29 It was submitted that the Tribunal did not there say why it considered these to be the governing fund rules and insurance policy. Reading this part of the Tribunal's reasons in isolation this is true but one cannot read the reasons as a whole, which include an express engagement with his assertion that a different income protection policy was applicable to him or that a different TPD lump sum limit was applicable to him, otherwise than on the basis that the Tribunal expressly turned its mind to what was the correct position under the Fund rules and what was the correct policy. As it happened, in so doing and as I have explained, it rejected Mr Kristoffersen's contentions. It is well settled that the reasons of an administrator or administrative tribunal are not on judicial review to be subjected to narrow, zealous reading with an eye for error: Minister for Immigration and Ethnic Affairs v Wu Shan Liang (1996) 185 CLR 259 at 271 - 272.
30 Mr Kristoffersen pressed the Tribunal to call for production of originals. The Tribunal did not need to have the originals before it to reach a conclusion as to what were the governing fund rules and policy. It was not bound by the rules of evidence: s 36(a) of the Complaints Act. It was entitled to act on the secondary evidence which it had as to the governing fund rules and insurance policy.
31 The Tribunal examined the foundation for why it was that Mr Kristoffersen contended that a different limit applied to his TPD claim and why it was that a different income protection policy applied to him. For the reasons which it gave, the Tribunal concluded that he was mistaken in each of these contentions. This was no reflection on his honesty, only on the correctness, as the Tribunal saw it, of his understanding of what was the true position. There was nothing unreasonable or illogical about the reasoning process that led the Tribunal to this conclusion.
32 Mr Kristoffersen did not produce material other than that with which the Tribunal dealt in support of his contentions. The Tribunal was not, in the face of this material and on the basis of those conclusions which it reached, having considered this material as well as the contentions of the trustee and the insurer and the other material before it, obliged to go on some roving inquiry, irrespective of whether Mr Kristoffersen did or did not seek this.

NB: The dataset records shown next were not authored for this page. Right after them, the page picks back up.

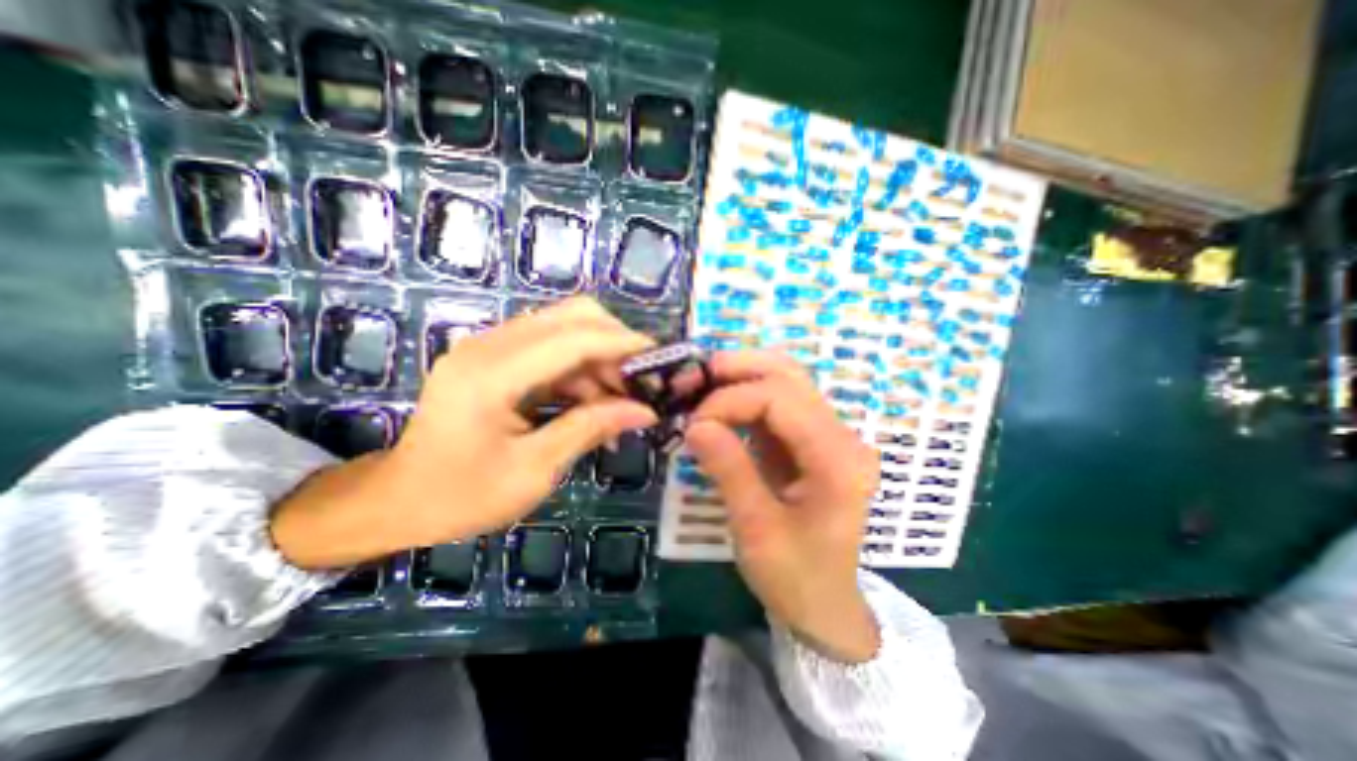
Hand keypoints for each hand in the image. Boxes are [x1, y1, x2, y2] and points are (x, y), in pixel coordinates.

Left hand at [272, 298, 657, 569]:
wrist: (399, 500)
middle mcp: (489, 345)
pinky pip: (552, 347)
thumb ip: (590, 428)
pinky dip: (581, 368)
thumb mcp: (534, 470)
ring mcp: (490, 346)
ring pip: (566, 327)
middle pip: (572, 315)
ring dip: (601, 358)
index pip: (574, 337)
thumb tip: (645, 411)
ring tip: (621, 401)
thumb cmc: (462, 496)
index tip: (663, 360)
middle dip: (617, 343)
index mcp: (492, 375)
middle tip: (641, 381)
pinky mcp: (495, 356)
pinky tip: (593, 402)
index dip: (624, 344)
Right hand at [685, 354, 887, 663]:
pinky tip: (718, 405)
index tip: (694, 423)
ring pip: (785, 381)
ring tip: (702, 386)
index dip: (731, 400)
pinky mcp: (811, 441)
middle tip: (695, 378)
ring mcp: (829, 435)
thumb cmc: (796, 579)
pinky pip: (778, 404)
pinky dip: (745, 397)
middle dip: (738, 370)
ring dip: (741, 377)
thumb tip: (695, 424)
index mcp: (837, 459)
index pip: (781, 398)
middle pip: (790, 376)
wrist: (825, 607)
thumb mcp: (756, 530)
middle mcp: (841, 436)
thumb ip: (729, 470)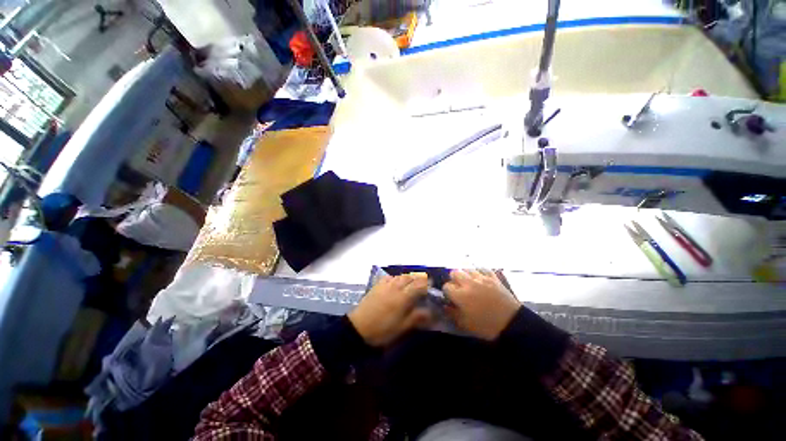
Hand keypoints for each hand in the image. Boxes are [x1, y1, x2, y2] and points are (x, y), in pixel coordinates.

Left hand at [348, 273, 432, 346]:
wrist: (358, 328)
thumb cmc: (382, 330)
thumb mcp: (402, 327)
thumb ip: (417, 317)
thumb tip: (431, 312)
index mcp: (403, 297)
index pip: (418, 285)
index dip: (426, 284)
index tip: (432, 285)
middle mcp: (395, 287)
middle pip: (410, 278)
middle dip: (418, 278)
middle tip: (423, 283)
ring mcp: (385, 285)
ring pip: (400, 276)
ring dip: (408, 277)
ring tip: (412, 282)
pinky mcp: (377, 286)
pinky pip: (389, 277)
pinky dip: (396, 277)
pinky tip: (396, 281)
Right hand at [443, 269, 520, 340]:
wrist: (512, 324)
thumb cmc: (486, 326)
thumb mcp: (466, 324)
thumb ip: (452, 313)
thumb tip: (445, 306)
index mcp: (460, 295)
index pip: (447, 286)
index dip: (447, 292)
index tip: (451, 298)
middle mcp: (469, 283)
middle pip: (455, 273)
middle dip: (454, 280)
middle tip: (458, 288)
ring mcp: (482, 278)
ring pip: (467, 269)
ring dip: (466, 275)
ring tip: (469, 283)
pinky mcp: (493, 278)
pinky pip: (483, 269)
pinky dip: (479, 272)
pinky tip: (480, 278)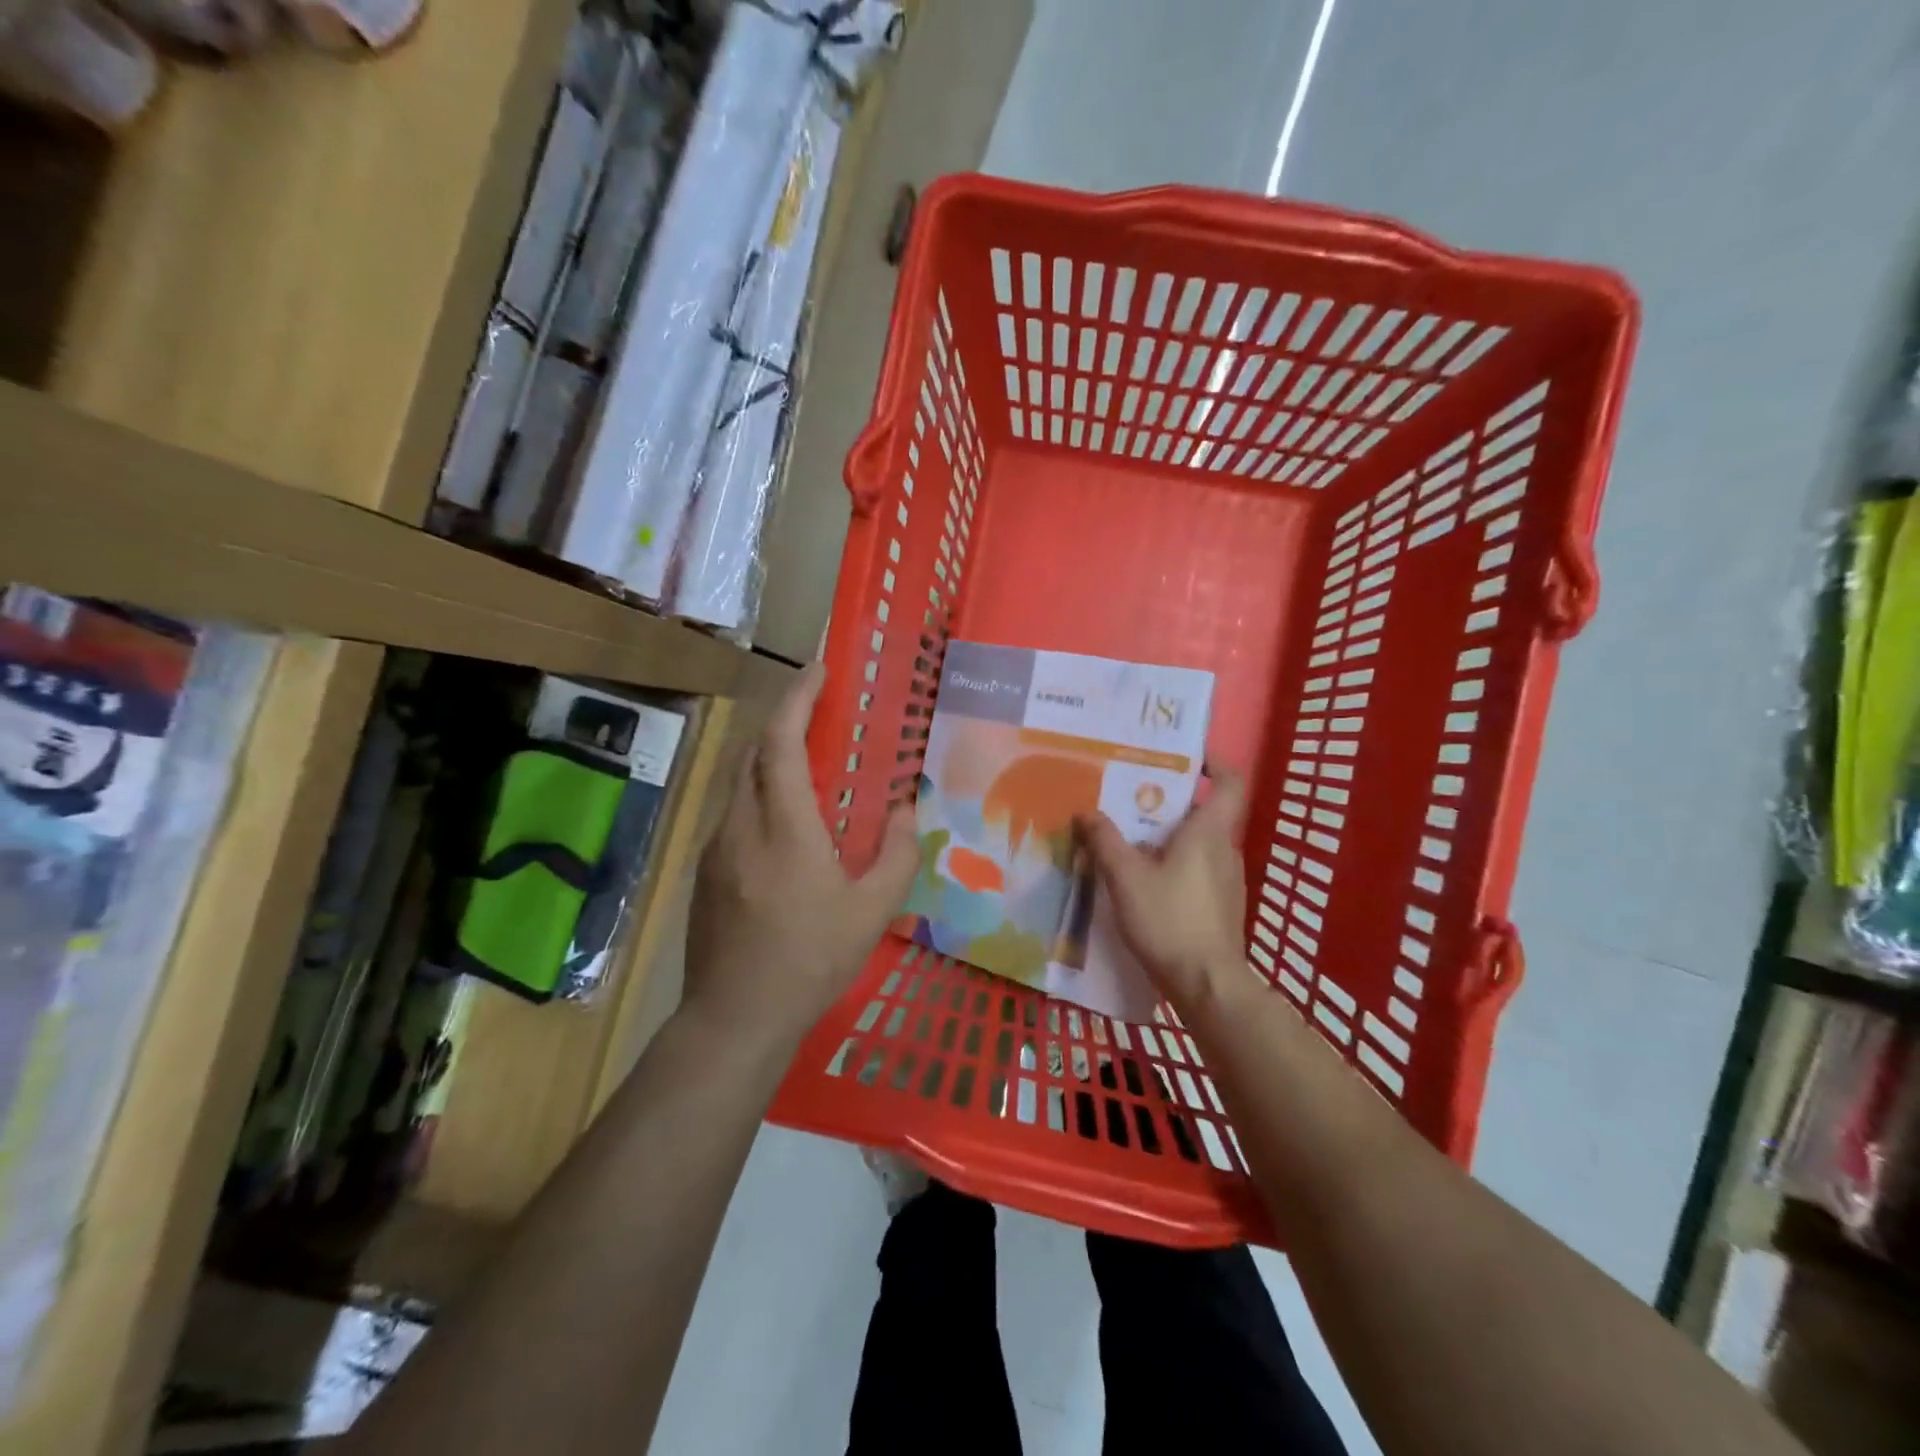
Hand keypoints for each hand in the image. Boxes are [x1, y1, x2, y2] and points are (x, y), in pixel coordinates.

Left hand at [685, 664, 917, 1047]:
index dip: (797, 699)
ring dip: (772, 760)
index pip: (781, 743)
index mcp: (784, 829)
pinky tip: (786, 825)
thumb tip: (903, 808)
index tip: (819, 671)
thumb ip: (896, 853)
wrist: (734, 1018)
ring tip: (810, 766)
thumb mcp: (872, 912)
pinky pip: (735, 813)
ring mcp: (716, 847)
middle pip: (754, 752)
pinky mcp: (705, 870)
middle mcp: (741, 826)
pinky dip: (761, 795)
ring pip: (741, 782)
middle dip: (784, 721)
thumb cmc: (810, 961)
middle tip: (821, 713)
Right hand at [1079, 763, 1248, 1012]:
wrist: (1207, 985)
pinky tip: (1145, 880)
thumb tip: (1086, 812)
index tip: (1187, 754)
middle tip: (1132, 798)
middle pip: (1205, 812)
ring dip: (1170, 836)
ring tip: (1131, 838)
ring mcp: (1227, 880)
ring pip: (1200, 843)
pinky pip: (1198, 869)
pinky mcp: (1222, 906)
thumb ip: (1104, 840)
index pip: (1230, 782)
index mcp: (1209, 832)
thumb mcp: (1125, 877)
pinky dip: (1175, 864)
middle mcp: (1224, 849)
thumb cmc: (1168, 920)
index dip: (1214, 762)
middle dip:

So much is patent from the application in the circumstances related to the statements of principle which are set out in the passages which I have quoted from SZIAI and SZGUR. All that the Tribunal did was to address a relevant consideration and reach conclusions it was entitled on the material before it to reach. There was no failure to conduct the review required by s 37 constituted by a failure to make an inquiry.